Here's our (cleaned) tweet: Earlier today, I spoke on the House Floor abt protecting health care for women and praised @PPmarmonte for their work on the Central Coast. https://t.co/WqgTRzT7VV
Actual party is Democratic and our classifier says Republican.

Here's our (cleaned) tweet: Go Tribe! #RallyTogether https://t.co/0NXutFL9L5
Actual party is Democratic and our classifier says Democratic.

Here's our (cleaned) tweet: Apparently, Trump thinks it's just too easy for students overwhelmed by the crushing burden of debt to pay off student loans #TrumpBudget https://t.co/ckYQO5T0Qh
Actual party is Democratic and our classifier says Republican.

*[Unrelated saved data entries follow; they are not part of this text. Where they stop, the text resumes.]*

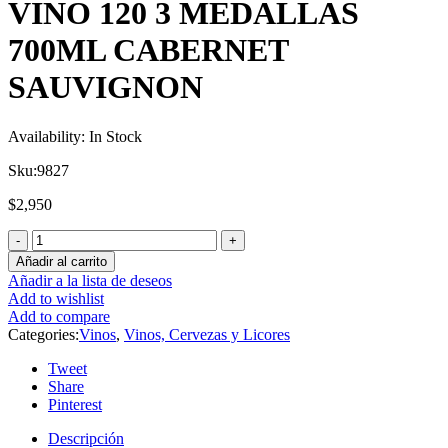
VINO 120 3 MEDALLAS
700ML CABERNET
SAUVIGNON
Availability:
In Stock
Sku:
9827
$
2,950
Añadir al carrito
Añadir a la lista de deseos
Add to wishlist
Add to compare
Categories:
Vinos
,
Vinos, Cervezas y Licores
Tweet
Share
Pinterest
Descripción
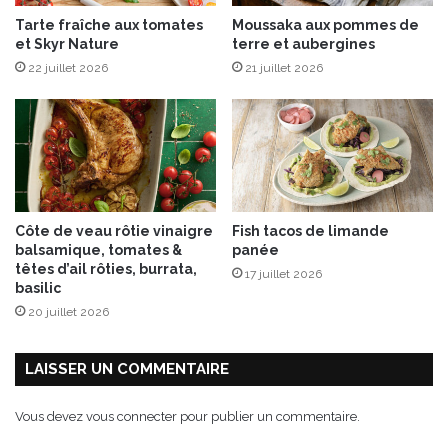
M
Tarte fraîche aux tomates
Moussaka aux pommes de
&
et Skyr Nature
terre et aubergines
M
22 juillet 2026
21 juillet 2026
’
s
®
,
e
n
2
0
Côte de veau rôtie vinaigre
Fish tacos de limande
2
balsamique, tomates &
panée
0
têtes d’ail rôties, burrata,
17 juillet 2026
,
basilic
c
20 juillet 2026
’
e
s
LAISSER UN COMMENTAIRE
t
t
Vous devez
vous connecter
pour publier un commentaire.
o
u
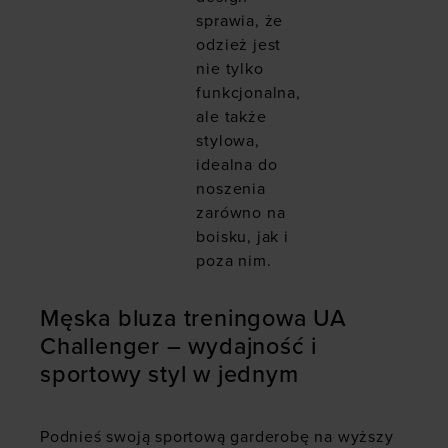
sprawia, że
odzież jest
nie tylko
funkcjonalna,
ale także
stylowa,
idealna do
noszenia
zarówno na
boisku, jak i
poza nim.
Męska bluza treningowa UA
Challenger – wydajność i
sportowy styl w jednym
Podnieś swoją sportową garderobę na wyższy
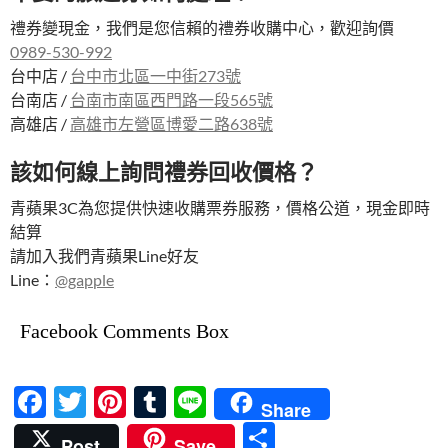
禮券變現金，我們是您信賴的禮券收購中心，歡迎詢價
0989-530-992
台中店 /
台中市北區一中街273號
台南店 /
台南市南區西門路一段565號
高雄店 /
高雄市左營區博愛二路638號
該如何線上詢問禮券回收價格？
青蘋果3C為您提供快速收購票券服務，價格公道，現金即時
結算
請加入我們青蘋果Line好友
Line：
@gapple
Facebook Comments Box
F
T
Pi
T
Li
Share
ac
w
nt
u
n
分
Post
Save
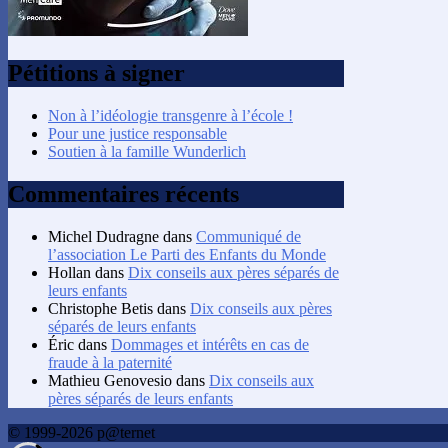
Pétitions à signer
Non à l’idéologie transgenre à l’école !
Pour une justice responsable
Soutien à la famille Wunderlich
Commentaires récents
Michel Dudragne
dans
Communiqué de
l’association Le Parti des Enfants du Monde
Hollan
dans
Dix conseils aux pères séparés de
leurs enfants
Christophe Betis
dans
Dix conseils aux pères
séparés de leurs enfants
Éric
dans
Dommages et intérêts en cas de
fraude à la paternité
Mathieu Genovesio
dans
Dix conseils aux
pères séparés de leurs enfants
© 1999-2026 p@ternet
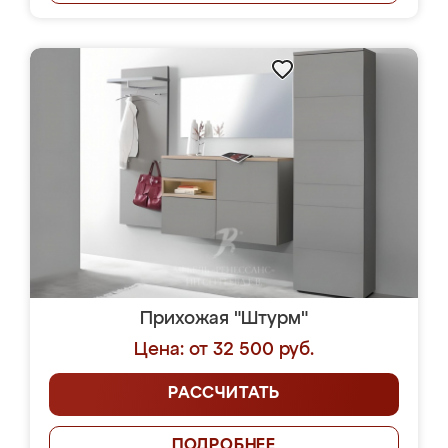
Прихожая "Штурм"
Цена: от 32 500 руб.
РАССЧИТАТЬ
ПОДРОБНЕЕ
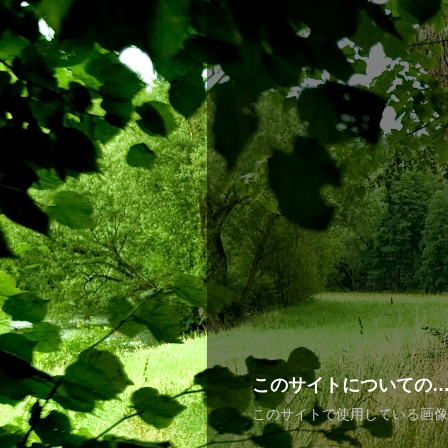
このサイトについての
このサイトで使用している画像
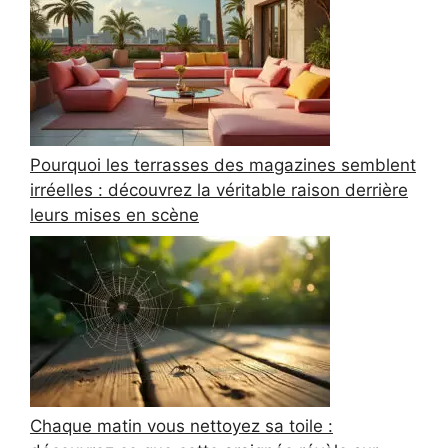
Pourquoi les terrasses des magazines semblent
irréelles : découvrez la véritable raison derrière
leurs mises en scène
Chaque matin vous nettoyez sa toile :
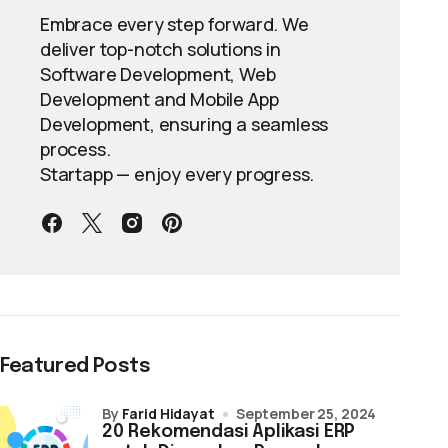
Embrace every step forward. We
deliver top-notch solutions in
Software Development, Web
Development and Mobile App
Development, ensuring a seamless
process.
Startapp — enjoy every progress.
Featured Posts
by
Farid Hidayat
September 25, 2024
20 Rekomendasi Aplikasi ERP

Here's our (cleaned) tweet: We’re grateful for our first responders, our rescue personnel, our firefighters, our police, and volunteers who have been working tirelessly to keep people safe, provide much-needed help, while putting their own lives on the line.

https://t.co/eZPv0vMIz3
Actual party is Republican and our classifier says Republican.

H

Now that we've looked at it some, let's score a bunch and see how we're doing.

In [85]:
from collections import defaultdict

# dictionary of counts by actual party and estimated party
parties = ['Republican', 'Democratic']
results = defaultdict(lambda: defaultdict(int))

for p in parties:
    for p1 in parties:
        results[p][p1] = 0

num_to_score = 10000
random.shuffle(tweet_data)

for idx, tp in enumerate(tweet_data):
    tweet, party = tp
    
    # Decode if tweet is bytes
    if isinstance(tweet, bytes):
        tweet = tweet.decode("utf-8", errors="ignore")
    
    # Clean tweet
    cleaned_tweet = " ".join([w for w in tweet.lower().split()])
    
    # Extract features
    features = conv_features(cleaned_tweet, feature_words)
    
    # Classify
    estimated_party = classifier.classify(features)
    
    # Store result
    results[party][estimated_party] += 1
    
    if idx > num_to_score:
        break

In [86]:
results

defaultdict(<function __main__.<lambda>()>,
            {'Republican': defaultdict(int,
                         {'Republican': 4020, 'Democratic': 352}),
             'Democratic': defaultdict(int,
                         {'Republican': 5162, 'Democratic': 468})})

### Reflections

_Write a little about what you see in the results_ 


The results show that the model is really good at spotting Republican tweets, but it struggles with Democratic ones. Most Democratic tweets got labeled as Republican, which means the classifier is biased. This could be because of the way the data was split or the words that were picked as features. Overall, the model works okay for Republicans but not so much for Democrats, so it would need more balance to be useful.